**Transcribed page contents:**
--- START ---
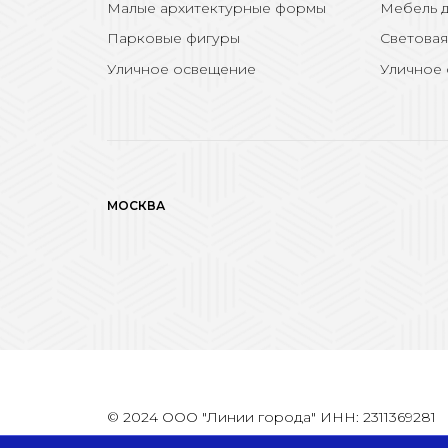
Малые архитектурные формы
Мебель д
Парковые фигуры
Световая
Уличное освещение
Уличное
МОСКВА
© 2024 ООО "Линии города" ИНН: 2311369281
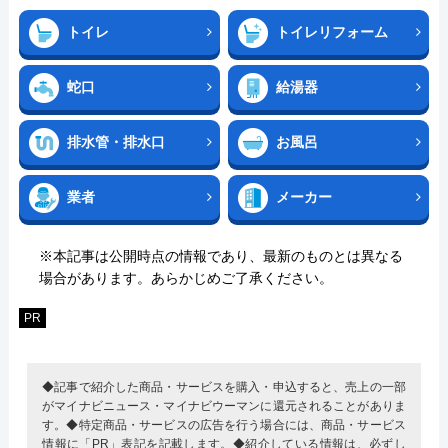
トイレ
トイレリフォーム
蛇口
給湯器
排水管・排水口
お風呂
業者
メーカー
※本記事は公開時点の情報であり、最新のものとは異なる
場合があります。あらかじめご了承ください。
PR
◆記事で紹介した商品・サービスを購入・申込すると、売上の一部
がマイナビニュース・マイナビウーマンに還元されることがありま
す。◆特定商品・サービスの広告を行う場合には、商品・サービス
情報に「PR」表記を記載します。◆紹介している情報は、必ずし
--- END ---
When you copy the records above, keep every word exact and leave out the pictures they contain.

Малые архитектурные формы
Мебель д
Парковые фигуры
Световая
Уличное освещение
Уличное
МОСКВА
© 2024 ООО "Линии города" ИНН: 2311369281
トイレ
トイレリフォーム
蛇口
給湯器
排水管・排水口
お風呂
業者
メーカー
※本記事は公開時点の情報であり、最新のものとは異なる
場合があります。あらかじめご了承ください。
PR
◆記事で紹介した商品・サービスを購入・申込すると、売上の一部
がマイナビニュース・マイナビウーマンに還元されることがありま
す。◆特定商品・サービスの広告を行う場合には、商品・サービス
情報に「PR」表記を記載します。◆紹介している情報は、必ずし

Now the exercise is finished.